Oom Paul history #3:
The Oom Paul shape and the the island of Loom-Pah-Land


As the song goes, "It's not unusual to be loved by you", which really isn't the case, however, what is *really* not unusual, is to shed new light on almost any topic you can imagine through simple investigation in the heavily guarded vaults miles under the Oompaul.com headquarters in Auburn Georgia USA. Some of our earliest maps, which, for purposes I am unable to go into here, are quite different from the "standards" we know of today. If it doesn't exist on our "standard" maps of today, it doesn't exist at all, right? There are many examples that I can not give you, however, here is one that I can divulge which may give us yet another possibility to the origination of the pipe shape named Oom Paul.

Map number 349877-9855-9588-12422150036-587745-yellow-88576 clearly shows an island in the Broderick Price (now called Pacific) Ocean called "Loom-Pah-Land." I can not divulge exactly where this island is, however, it is no longer on our "standard" maps. You may be familiar with the single agricultural crop from this island, the cacao bean. If you've ever eaten chocolate of any kind, you have tasted the fruits of labor of the secretive and lavishly wealthy peoples of this island paradise. The Oom-Pah-Loom-Pah people of Loom-Pah-Land have good reason to keep quiet and stay off of maps. The possibly jealous, but more likely joking Roald Dahl attempted a jab or jest at these good people of secrecy after he was allowed special visitation rights by the then island's King Augustus Gloop. Some sources site Dahl and Gloop falling out of favor with each other by the trip's end possibly resulting in Dahl's work of fiction, Charlie and the Chocolate Factory. Other sources site the book as a prank on a good friend, going on to say that Dahl and Gloop remained close.

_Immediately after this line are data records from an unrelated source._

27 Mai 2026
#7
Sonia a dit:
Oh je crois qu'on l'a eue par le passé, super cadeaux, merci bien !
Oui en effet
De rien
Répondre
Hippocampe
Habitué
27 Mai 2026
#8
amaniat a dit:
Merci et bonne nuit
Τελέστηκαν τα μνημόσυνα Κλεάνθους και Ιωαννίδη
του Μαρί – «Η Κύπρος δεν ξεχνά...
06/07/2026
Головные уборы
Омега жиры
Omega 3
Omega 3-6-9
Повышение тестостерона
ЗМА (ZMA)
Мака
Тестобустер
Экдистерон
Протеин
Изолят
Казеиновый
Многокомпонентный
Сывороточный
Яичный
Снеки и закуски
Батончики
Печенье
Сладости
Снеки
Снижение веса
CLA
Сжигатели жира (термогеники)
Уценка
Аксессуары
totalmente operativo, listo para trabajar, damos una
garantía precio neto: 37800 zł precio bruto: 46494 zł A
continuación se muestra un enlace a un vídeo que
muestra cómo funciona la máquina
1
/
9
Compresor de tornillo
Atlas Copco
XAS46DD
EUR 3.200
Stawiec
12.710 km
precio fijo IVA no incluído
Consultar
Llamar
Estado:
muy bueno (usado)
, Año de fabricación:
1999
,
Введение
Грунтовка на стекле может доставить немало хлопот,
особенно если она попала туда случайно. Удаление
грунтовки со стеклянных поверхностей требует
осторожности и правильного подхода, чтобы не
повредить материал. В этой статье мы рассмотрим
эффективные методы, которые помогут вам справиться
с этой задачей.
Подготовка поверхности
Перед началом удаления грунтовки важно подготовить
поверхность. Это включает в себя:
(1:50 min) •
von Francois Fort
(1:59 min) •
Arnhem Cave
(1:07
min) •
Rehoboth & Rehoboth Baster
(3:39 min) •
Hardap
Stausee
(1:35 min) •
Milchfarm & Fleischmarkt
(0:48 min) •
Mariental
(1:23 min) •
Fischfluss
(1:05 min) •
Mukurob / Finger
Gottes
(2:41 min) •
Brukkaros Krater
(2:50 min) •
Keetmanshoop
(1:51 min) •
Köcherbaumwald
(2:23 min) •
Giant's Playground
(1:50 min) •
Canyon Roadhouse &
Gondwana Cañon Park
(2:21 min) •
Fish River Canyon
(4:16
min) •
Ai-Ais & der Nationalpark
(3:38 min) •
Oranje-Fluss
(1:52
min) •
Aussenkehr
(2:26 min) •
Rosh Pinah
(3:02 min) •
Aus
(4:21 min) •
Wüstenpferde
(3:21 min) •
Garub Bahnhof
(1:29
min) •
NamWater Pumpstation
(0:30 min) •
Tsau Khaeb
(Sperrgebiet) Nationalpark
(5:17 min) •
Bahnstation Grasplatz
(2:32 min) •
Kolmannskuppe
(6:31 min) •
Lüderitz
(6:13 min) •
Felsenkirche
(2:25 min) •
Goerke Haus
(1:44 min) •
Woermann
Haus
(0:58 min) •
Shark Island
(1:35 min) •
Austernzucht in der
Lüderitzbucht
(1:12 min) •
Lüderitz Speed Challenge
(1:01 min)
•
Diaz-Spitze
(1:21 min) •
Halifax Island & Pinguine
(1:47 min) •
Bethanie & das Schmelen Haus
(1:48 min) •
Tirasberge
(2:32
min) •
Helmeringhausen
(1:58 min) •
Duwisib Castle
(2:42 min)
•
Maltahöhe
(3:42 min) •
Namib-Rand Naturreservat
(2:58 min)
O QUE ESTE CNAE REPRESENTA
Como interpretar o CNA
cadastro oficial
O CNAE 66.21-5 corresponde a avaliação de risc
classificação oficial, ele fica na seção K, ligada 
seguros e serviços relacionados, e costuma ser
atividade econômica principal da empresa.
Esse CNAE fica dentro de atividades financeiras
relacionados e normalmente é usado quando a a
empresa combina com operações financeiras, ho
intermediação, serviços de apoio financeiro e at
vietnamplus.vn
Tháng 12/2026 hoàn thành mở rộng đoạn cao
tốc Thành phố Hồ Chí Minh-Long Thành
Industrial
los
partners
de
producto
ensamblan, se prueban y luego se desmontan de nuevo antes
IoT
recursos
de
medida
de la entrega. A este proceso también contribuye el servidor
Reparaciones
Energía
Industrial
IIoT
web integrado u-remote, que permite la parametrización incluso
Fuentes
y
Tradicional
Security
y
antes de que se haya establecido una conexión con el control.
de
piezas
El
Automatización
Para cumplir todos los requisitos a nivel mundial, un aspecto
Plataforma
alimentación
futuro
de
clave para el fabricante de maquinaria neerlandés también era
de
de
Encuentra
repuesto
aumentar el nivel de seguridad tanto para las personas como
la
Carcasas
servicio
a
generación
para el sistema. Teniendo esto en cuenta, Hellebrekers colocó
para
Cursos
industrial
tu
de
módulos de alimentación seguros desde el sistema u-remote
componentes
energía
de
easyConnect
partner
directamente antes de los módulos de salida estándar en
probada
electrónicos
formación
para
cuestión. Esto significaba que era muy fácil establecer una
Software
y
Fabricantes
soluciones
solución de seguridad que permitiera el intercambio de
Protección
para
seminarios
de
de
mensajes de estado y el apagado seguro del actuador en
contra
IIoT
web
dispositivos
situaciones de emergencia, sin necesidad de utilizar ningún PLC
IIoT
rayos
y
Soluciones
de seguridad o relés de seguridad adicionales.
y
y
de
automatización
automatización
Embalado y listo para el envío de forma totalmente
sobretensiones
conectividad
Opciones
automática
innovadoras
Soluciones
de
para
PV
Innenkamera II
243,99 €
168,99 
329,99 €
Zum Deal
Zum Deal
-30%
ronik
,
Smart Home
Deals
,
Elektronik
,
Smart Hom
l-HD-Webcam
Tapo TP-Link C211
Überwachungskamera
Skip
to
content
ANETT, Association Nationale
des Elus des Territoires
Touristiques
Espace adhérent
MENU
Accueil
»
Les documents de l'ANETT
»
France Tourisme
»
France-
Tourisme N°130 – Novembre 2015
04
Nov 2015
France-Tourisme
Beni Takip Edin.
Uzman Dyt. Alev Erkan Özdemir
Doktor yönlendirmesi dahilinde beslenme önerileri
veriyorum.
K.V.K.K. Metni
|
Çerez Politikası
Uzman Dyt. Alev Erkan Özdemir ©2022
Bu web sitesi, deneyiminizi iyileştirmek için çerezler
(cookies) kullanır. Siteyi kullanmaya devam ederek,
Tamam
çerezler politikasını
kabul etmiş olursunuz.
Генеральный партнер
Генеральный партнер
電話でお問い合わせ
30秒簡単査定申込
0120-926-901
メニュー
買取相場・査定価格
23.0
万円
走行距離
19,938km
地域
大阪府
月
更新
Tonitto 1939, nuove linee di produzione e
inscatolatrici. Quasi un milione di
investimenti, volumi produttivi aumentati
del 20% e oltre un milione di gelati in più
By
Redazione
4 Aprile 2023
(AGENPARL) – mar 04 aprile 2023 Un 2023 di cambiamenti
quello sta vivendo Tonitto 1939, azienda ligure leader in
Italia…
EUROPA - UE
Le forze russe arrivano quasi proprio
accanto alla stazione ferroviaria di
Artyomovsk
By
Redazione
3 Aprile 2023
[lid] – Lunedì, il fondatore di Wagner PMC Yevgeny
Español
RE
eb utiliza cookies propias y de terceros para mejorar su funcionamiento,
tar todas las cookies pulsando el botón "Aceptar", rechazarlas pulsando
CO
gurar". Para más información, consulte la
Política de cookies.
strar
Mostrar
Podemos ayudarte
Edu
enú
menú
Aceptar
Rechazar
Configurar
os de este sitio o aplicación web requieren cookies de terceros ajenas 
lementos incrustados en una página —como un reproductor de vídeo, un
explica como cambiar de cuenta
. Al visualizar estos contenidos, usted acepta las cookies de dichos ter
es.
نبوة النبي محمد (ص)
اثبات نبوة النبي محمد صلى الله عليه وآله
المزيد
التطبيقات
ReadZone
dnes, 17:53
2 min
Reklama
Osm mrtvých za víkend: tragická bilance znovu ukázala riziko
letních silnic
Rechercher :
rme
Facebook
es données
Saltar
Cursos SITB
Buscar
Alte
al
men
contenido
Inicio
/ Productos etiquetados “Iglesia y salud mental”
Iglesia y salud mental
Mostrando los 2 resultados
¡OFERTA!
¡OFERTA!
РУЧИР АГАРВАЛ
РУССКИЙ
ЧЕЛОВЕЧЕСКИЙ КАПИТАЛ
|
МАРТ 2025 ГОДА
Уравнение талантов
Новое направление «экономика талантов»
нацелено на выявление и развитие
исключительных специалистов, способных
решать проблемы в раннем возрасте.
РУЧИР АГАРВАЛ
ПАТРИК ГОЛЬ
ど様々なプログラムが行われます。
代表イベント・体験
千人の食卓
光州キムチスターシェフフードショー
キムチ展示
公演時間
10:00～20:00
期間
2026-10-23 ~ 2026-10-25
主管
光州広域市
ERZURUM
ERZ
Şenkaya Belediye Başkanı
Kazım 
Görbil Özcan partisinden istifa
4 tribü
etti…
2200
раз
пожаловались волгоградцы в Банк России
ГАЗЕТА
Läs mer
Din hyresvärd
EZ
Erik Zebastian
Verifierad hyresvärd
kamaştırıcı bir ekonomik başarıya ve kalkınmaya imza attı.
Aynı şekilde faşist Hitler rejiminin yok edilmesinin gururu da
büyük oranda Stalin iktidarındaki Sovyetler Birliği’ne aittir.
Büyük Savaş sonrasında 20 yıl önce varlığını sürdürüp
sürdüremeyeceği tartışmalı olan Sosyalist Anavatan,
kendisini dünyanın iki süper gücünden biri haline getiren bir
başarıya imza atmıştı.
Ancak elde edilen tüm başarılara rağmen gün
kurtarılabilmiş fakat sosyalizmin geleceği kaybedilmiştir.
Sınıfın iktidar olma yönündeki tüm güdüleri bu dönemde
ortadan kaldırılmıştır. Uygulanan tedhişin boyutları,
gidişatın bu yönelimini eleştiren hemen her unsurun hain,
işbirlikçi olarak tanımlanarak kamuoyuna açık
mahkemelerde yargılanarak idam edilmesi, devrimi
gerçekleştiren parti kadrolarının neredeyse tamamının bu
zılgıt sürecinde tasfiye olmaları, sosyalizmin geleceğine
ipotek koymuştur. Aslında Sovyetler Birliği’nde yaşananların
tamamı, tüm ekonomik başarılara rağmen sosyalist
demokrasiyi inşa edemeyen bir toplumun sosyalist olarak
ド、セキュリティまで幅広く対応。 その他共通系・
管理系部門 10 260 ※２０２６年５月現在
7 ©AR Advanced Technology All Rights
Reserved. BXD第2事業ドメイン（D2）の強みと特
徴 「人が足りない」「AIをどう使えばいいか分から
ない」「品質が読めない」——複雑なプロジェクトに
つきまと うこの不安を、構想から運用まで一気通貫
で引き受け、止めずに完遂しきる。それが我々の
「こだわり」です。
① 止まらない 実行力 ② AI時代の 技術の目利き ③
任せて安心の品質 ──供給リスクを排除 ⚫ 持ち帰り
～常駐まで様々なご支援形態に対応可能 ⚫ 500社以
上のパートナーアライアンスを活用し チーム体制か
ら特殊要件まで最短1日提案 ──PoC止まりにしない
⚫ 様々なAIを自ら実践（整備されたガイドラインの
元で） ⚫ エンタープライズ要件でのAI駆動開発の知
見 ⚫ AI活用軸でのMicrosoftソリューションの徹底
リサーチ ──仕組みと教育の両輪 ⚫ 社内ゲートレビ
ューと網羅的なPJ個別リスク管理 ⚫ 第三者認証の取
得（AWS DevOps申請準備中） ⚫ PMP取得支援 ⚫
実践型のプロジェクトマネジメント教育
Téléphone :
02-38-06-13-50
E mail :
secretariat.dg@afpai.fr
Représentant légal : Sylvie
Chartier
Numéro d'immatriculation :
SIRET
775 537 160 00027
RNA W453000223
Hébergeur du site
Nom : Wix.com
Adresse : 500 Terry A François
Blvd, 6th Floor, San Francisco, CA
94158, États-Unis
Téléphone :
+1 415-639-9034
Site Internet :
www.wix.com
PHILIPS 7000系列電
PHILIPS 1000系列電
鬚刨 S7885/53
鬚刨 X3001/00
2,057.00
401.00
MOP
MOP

Documents in our vault also reveal that the Oom-Pah-Loom-Pah peoples have been avid pipe smokers for as long as their oral history stretches sighting secret relationships with countries believed to be France, Italy, England, Greece (to name a few) which supplied them with tobaccos (oddly enough) grown in North America (mostly the areas known today as Kentucky, North Carolina, and earlier Florida) as well as custom hand crafted pipes. A photographic type image predating French inventor Niepce's first documented permanent photograph shows an Oom-Pah-Loom-Pah man enjoying his pipe, whose shape fits the description of the Oom Paul (quite possibly Oom-Pah) shape that we know today. Scientific dating puts this photographic type image at 1810, however, documentation shows that it is still the handiwork of French inventor Joseph Nicephore Niepce. This image also obviously predates the aforementioned Paul Kruger.